LITTLE ROCK, Ark. – Call it a “Catholic Extreme Makeover.”
When parishioners at Christ the King Church in Little Rock heard about Father Udochukwu “Udo” Vincent Ogbuji’s paralysis following a car wreck, they prayed for the priest’s recovery. And when their pastor, Monsignor Francis I. Malone, challenged them to renovate a house in less than two weeks for the former Searcy pastor, they immediately jumped to work.
“They really stepped up with incredible donations,” said Sandy DeCoursey, the parish life/outreach director who oversaw the renovation of the vacant, parish-owned, two-story home.
“The Holy Spirit is guiding this,” she said. “The Holy Spirit is the project manager.”
Before Father Ogbuji, 38, was released from Baptist Rehabilitation Institute, Monsignor J. Gaston Hebert, administrator of the Little Rock Diocese, and Monsignor Malone agreed that the priest needed a home close to his therapists and doctors while at the same time being able to put his priestly vocation to work.
The parish house, however, needed major renovations to accommodate a person in a motorized wheelchair as well as a fresh coat of paint and furnishings.
When Monsignor Malone announced his challenge from the pulpit earlier this year, he asked for laborers and people willing to donate items.
Within a week, the plan was taking shape. Families and parish groups adopted each room in the house, including a chapel and three bedrooms for caretakers and friends who need to stay overnight.
Jim Barre, a parishioner and retired home builder, coordinated several construction projects on the inside and outside of the house. The den on the first floor was transformed into the priest’s bedroom and needed wider doorways.
“That’s what you do. You offer your talents,” Barre said about his volunteer hours.
Other major projects included converting the mudroom into a handicap-accessible bathroom with a “drive-in shower.” An asphalt driveway was paved from the backyard to loop around to the road.
“I dubbed it our Catholic Extreme Makeover,” DeCoursey said. “That’s what it was: getting a handicap-accessible house ready in nine days.”
Overall, 400 parishioners volunteered to renovate the home or donated items or money for the project. “The kitchen was stocked even down to the toothpicks,” DeCoursey said. “We (the parish) spent very little money getting the house renovated.”
Mike and Pam Halter adopted the guest caretaker’s suite on the first floor. With the help of a few friends, Pam Halter collected a twin bed, chair and dresser, and transformed the bedroom and the adjacent bathroom with shades of white and blue.

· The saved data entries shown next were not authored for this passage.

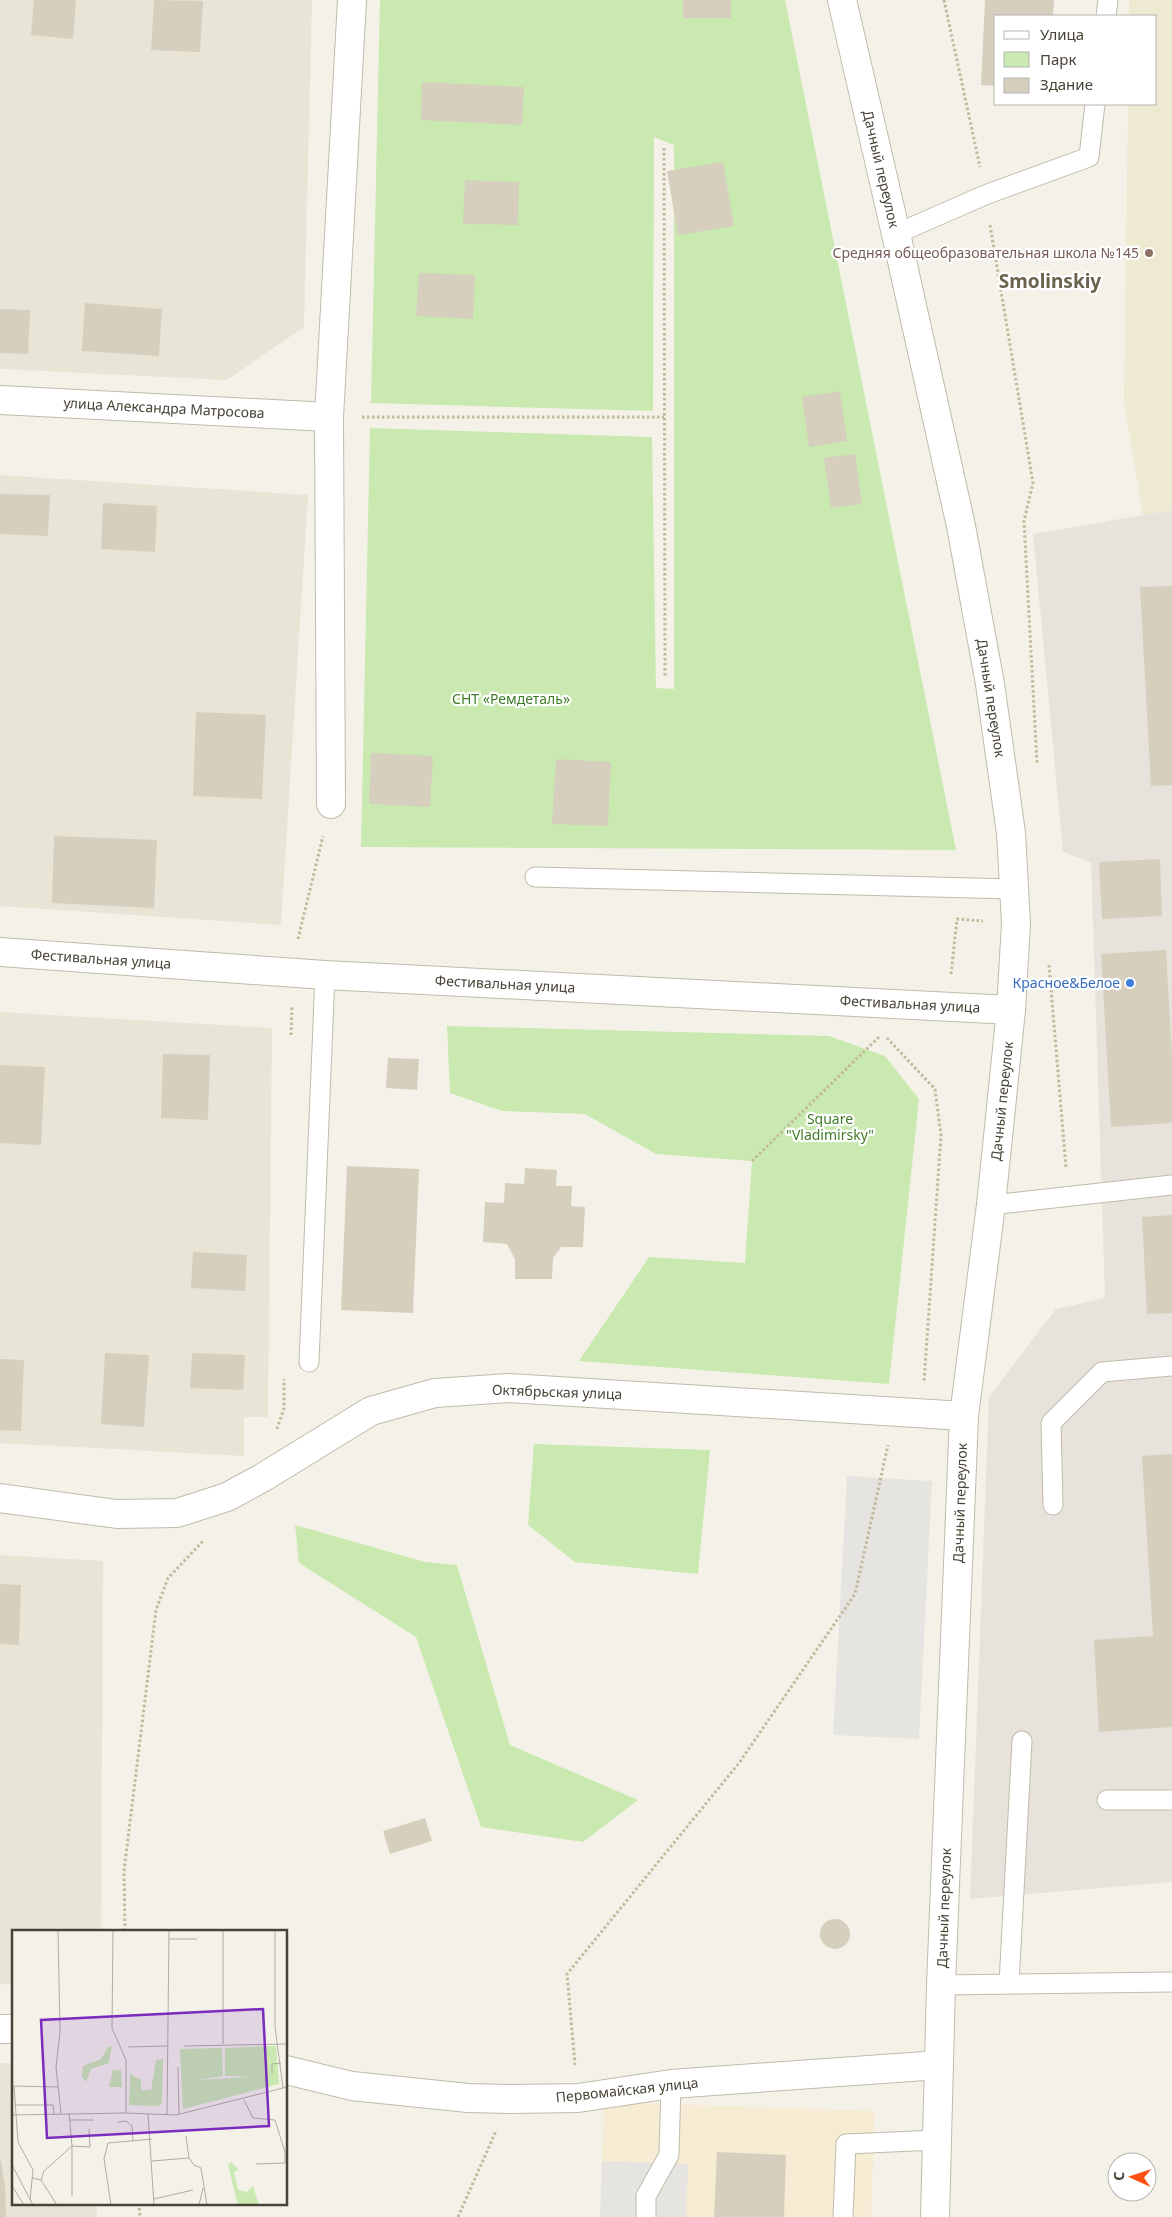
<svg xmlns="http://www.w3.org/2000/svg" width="1172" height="2217" viewBox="0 0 1172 2217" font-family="'Noto Sans',sans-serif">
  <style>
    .residential { fill: #e8e4d6 }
    .commercial { fill: #f6ebd3 }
    .industrial { fill: #e7e3dc }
    .education { fill: #eee9d1 }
    .green { fill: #c9e9b0 }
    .parking { fill: #e5e4e0 }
    .building { fill: #d6cfbd }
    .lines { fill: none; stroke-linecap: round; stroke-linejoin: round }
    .lane-casing { stroke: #c0bbaa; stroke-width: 21 }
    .street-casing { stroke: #c0bbaa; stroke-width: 30 }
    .path { stroke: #c2b89b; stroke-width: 3; stroke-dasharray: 2.5 2.5; stroke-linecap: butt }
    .lane { stroke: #fff; stroke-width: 19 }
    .street { stroke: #fff; stroke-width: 28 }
    .education-dot { fill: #8d6e63; stroke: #fff; stroke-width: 2 }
    .shop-dot { fill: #3f7fe0; stroke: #fff; stroke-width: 2 }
    .labels { text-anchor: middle; stroke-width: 4.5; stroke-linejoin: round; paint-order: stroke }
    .street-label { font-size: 14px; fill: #484336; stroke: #fff }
    .education-label { font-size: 14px; fill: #785e54; stroke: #fff; text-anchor: end }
    .park-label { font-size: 14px; fill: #3f7c27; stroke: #fff }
    .shop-label { font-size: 14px; fill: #366cbe; stroke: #fff; text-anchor: end }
    .district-label { font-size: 19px; font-weight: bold; fill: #6b624d; stroke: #fff }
    .inset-road { fill: none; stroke: #afaca1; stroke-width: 1 }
    .view { fill: #7b2cbf; fill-opacity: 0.15; stroke: #7b2cbf; stroke-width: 2.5 }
    .inset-edge { fill: none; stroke: #484336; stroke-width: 2.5 }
  </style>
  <rect width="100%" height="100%" fill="#f4f2e8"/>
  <g class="residential">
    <polygon points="0,0 312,0 304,327 227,380 0,369"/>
    <polygon points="0,475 308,495 281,925 0,906"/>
    <polygon points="0,1012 272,1028 268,1417 244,1417 244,1456 0,1443"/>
    <polygon points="0,1555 103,1561 101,1931 14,1931 14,1985 0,1984"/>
    <polygon points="0,2063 14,2063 14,2203 97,2203 97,2217 0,2217"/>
  </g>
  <polygon class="commercial" points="604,2102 875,2111 871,2217 600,2217"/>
  <polygon class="industrial" points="1172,510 1172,1882 970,1899 989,1397 1056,1309 1105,1298 1091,862 1063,852 1033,534"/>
  <polygon class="education" points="1129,0 1172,0 1172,510 1143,515 1124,402 1128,104 1156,104 1156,16 1129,16"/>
  <g class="green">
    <polygon points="380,0 785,0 956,850 361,847 370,428 652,437 656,688 674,689 674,145 654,137 653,411 371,403"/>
    <polygon points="447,1026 829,1036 885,1056 919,1099 889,1384 579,1361 649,1257 745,1263 752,1161 656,1154 585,1114 502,1111 450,1093"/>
    <polygon points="534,1444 710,1450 698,1574 575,1562 528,1525"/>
    <polygon points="295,1525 425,1562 457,1565 510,1745 638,1800 583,1842 481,1827 416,1637 299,1563"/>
  </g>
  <g class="parking">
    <polygon points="847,1476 932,1481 919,1739 833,1735"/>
    <polygon points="602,2161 688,2164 686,2217 600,2217"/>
  </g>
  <g class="building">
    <polygon points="34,0 76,0 73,39 31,35"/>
    <polygon points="154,0 203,1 200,52 151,50"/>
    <rect x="683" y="0" width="48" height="18"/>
    <polygon points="985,0 1054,0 1053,16 996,16 996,86 981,85"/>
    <polygon points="422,82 524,87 522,125 421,120"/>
    <polygon points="723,162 734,226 678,235 667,171"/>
    <polygon points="465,180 519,182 518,225 463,224"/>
    <polygon points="419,273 475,275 473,319 416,316"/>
    <polygon points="85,303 162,309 159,356 82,351"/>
    <polygon points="0,309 30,310 28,354 0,353"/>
    <polygon points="840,391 847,441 809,447 802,397"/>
    <polygon points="855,454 862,504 831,508 824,458"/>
    <polygon points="0,494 50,495 48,536 0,534"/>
    <polygon points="103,503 157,506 155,552 101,549"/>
    <polygon points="1172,586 1172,785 1151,786 1140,587"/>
    <polygon points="196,712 266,715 262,799 193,796"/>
    <polygon points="371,753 433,756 430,807 369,804"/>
    <polygon points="556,759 611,762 608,826 552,824"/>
    <polygon points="54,836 157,840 154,908 52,903"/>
    <polygon points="1160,859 1162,916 1102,919 1099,862"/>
    <polygon points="1166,950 1172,1055 1172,1123 1111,1127 1101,954"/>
    <polygon points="163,1054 210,1055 208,1120 161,1118"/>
    <polygon points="388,1058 419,1059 417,1090 386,1088"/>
    <polygon points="0,1065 45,1067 41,1145 0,1143"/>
    <polygon points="347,1166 419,1169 413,1313 341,1310"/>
    <polygon points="525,1168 557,1170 556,1186 572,1186 571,1206 585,1207 583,1247 561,1247 553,1258 552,1279 515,1279 515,1259 507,1244 483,1242 485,1202 504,1203 505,1183 524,1184"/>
    <polygon points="1172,1215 1172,1313 1147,1314 1142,1217"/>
    <polygon points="193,1252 247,1255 245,1291 191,1288"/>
    <polygon points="105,1353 149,1355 144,1427 101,1424"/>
    <polygon points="192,1353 245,1355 243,1390 190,1388"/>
    <polygon points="0,1359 24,1360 21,1431 0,1430"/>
    <polygon points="1172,1454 1172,1727 1099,1732 1094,1640 1153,1636 1142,1456"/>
    <polygon points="0,1584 21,1585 19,1645 0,1644"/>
    <polygon points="425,1818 432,1841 390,1854 383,1831"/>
    <circle cx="835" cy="1934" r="15"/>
    <polygon points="717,2152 786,2155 784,2217 714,2217"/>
    <polygon points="0,2156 5,2186 6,2217 0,2217"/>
  </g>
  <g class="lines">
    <g class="lane-casing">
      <g id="lane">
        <polyline points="1106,16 1108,0"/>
        <polyline points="896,234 985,195 1089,157 1095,104"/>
        <polyline points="535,877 1014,889"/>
        <polyline points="991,1205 1172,1185"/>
        <polyline points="309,1362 325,975"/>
        <polyline points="1053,1505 1051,1423 1102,1372 1172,1366"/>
        <polyline points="1107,1800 1172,1800"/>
        <polyline points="1009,1984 1022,1741"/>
        <polyline points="941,1985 1172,1982"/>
        <polyline points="646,2217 646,2196 669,2155 671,2084"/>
        <polyline points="843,2217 846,2144 937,2140"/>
      </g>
    </g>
    <g class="street-casing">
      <g id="street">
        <polyline points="842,0 896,234 961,526 990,684 1011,833 1016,923 1011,1010 991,1205 964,1416 941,1985 935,2217"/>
        <polyline points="0,400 329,417"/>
        <polyline points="331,804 329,417 352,0"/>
        <polyline points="0,952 325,975 1011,1010"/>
        <polyline points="0,1498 117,1514 177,1513 227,1497 262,1478 371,1411 435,1393 509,1388 964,1416"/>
        <polyline points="0,2029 14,2029"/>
        <polyline points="286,2070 352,2086 468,2098 510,2099 578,2098 671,2084 939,2065"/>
      </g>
    </g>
    <g class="path">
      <polyline points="944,0 980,167"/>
      <polyline points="664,148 665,677"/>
      <polyline points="990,225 1033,483 1024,521 1037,764"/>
      <polyline points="362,417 664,417"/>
      <polyline points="298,939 323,836"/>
      <polyline points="1049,965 1066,1168"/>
      <polyline points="951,974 957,919 983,921"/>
      <polyline points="291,1035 292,1006"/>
      <polyline points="887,1038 935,1089 941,1135 924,1382"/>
      <polyline points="752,1161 880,1036"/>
      <polyline points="277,1429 284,1408 284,1379"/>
      <polyline points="125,1931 124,1871 156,1610 168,1578 204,1540"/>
      <polyline points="575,2065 567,1974 739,1763 855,1594 888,1445"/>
      <polyline points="139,2203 140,2217"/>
      <polyline points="458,2217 496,2131"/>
    </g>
    <use href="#lane" class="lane"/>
    <use href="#street" class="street"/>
  </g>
  <circle class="education-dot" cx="1149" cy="253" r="5"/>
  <circle class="shop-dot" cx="1130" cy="983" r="5"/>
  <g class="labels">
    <g class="street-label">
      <text transform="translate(881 169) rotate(77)" y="5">Дачный переулок</text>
      <text transform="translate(164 408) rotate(3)" y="5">улица Александра Матросова</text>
      <text transform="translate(991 698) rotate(81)" y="5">Дачный переулок</text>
      <text transform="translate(101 959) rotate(4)" y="5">Фестивальная улица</text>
      <text transform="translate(505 984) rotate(3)" y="5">Фестивальная улица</text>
      <text transform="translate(910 1004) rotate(3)" y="5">Фестивальная улица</text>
      <text transform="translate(1002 1101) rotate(-84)" y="5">Дачный переулок</text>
      <text transform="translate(557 1392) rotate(2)" y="5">Октябрьская улица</text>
      <text transform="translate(960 1503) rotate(-88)" y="5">Дачный переулок</text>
      <text transform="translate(944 1908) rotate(-88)" y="5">Дачный переулок</text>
      <text transform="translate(627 2090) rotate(-6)" y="5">Первомайская улица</text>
    </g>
    <g class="education-label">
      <text x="1139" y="258">Средняя общеобразовательная школа №145</text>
    </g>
    <g class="park-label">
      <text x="511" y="704">СНТ «Ремдеталь»</text>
      <text x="830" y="1124">Square<tspan x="830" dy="16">"Vladimirsky"</tspan></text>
    </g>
    <g class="shop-label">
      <text x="1120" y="988">Красное&amp;Белое</text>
    </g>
    <g class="district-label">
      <text x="1050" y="288">Smolinskiy</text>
    </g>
  </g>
  <g transform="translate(12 1930)">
    <rect width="275" height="275" fill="#f4f2e8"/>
    <path d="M100 116 97 133 79 139 74 152 70 147 71 136 89 129 96 117ZM264 116 267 154 171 179 168 119 210 118 211 146 186 150 240 147 213 146V118ZM151 129 150 173 146 176 117 175 118 144 129 150V160H139L144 130ZM101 140H109L110 157H97ZM219 232 227 240 222 242 226 260 235 262 241 256 247 275H226L216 235Z" fill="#c9e9b0"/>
    <path class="inset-road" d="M46 0 48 102 44 137 49 183M101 0 100 98 114 130V183M263 0V97L271 158M157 9H185M211 114V0M172 116 275 114M116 117 155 116M166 137 167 185M260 144V134L269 133M232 170 241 188 263 190 273 222V233L244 234M3 175H41L42 184M57 183 60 216 78 217 77 199M136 184 142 275M0 185 114 183 164 185 275 157M155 185 157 0M58 190H82M106 192 114 191 120 196 121 211M174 206 177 228M60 216V266M140 231 177 228 182 235 189 238 195 275M0 235 21 275M20 248 29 250 45 275M29 250 32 241 60 216M0 256 12 275M142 269 181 260M18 270 21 240 6 212 2 156 46 157M99 275 92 229 96 213 140 209M187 275 191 258"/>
    <path class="view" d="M251 79 257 196 35 208 29 90Z"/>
    <rect width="275" height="275" class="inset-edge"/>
  </g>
  <rect x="994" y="15" width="162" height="90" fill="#ffffff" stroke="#b6b4af"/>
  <rect x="1004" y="31" width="25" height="8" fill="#ffffff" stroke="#b6b4af"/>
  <text x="1040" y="40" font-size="15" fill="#484336">Улица</text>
  <rect x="1004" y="52" width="25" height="15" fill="#c9e9b0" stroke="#b6b4af"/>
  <text x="1040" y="65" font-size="15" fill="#484336">Парк</text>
  <rect x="1004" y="78" width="25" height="15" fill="#d6cfbd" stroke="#b6b4af"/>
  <text x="1040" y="90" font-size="15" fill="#484336">Здание</text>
  <g transform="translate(1132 2177) rotate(273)"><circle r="24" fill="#ffffff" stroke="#b6b4af"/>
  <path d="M0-4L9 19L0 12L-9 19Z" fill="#ff5014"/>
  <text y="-8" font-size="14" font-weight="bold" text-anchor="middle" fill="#484336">С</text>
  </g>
</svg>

“I told Sandy I would help and she asked if I would adopt a room and I said yes, so she gave me two (rooms),” Pam Halter said with a laugh.
Downstairs, the master bedroom, living room and dining room were painted in taupes and browns and featured high-end furniture and accessories. Upstairs, there are two bedrooms and an entertainment room.
Volunteers have also signed up for regular housekeeping, grocery shopping and meal preparation. Others have donated money to fund the priest’s care and personal needs. Students at the parish school collected coins during one week in March and gave nearly $5,000 to the fund.
Monsignor Malone said Christ the King was the perfect place for Father Ogbuji to continue his ministry. He has been assigned as an associate pastor there.
“We didn’t want to place him in residential nursing care. It would pretty much eliminate the opportunity for pastoral ministry,” he said. “We are saving someone’s priesthood.”
A Nigerian-born priest assigned to Arkansas since 1999, Father Ogbuji was making plans to begin a master’s degree program in medical bioethics in the fall and return to Nigeria to continue his ministry. Those plans are now secondary to his goal of walking and serving the people of Christ the King Church.
“I am hopeful I can walk again, but I am more hopeful that God will restore in me what he wants to,” Father Ogbuji told the Arkansas Catholic, Little Rock diocesan newspaper. “Even if he doesn’t, I will still be the same person.
“Life is not just about physical appearances. It’s much more than that,” he added. “Life is more about the image of God. It’s about patience and understanding and accepting the will of God even if it conflicts with your own personal plans. Life is about service (even) if you are only able to smile at people. Even if I can’t use my legs and limbs, I can smile and help people who are going through the same things.”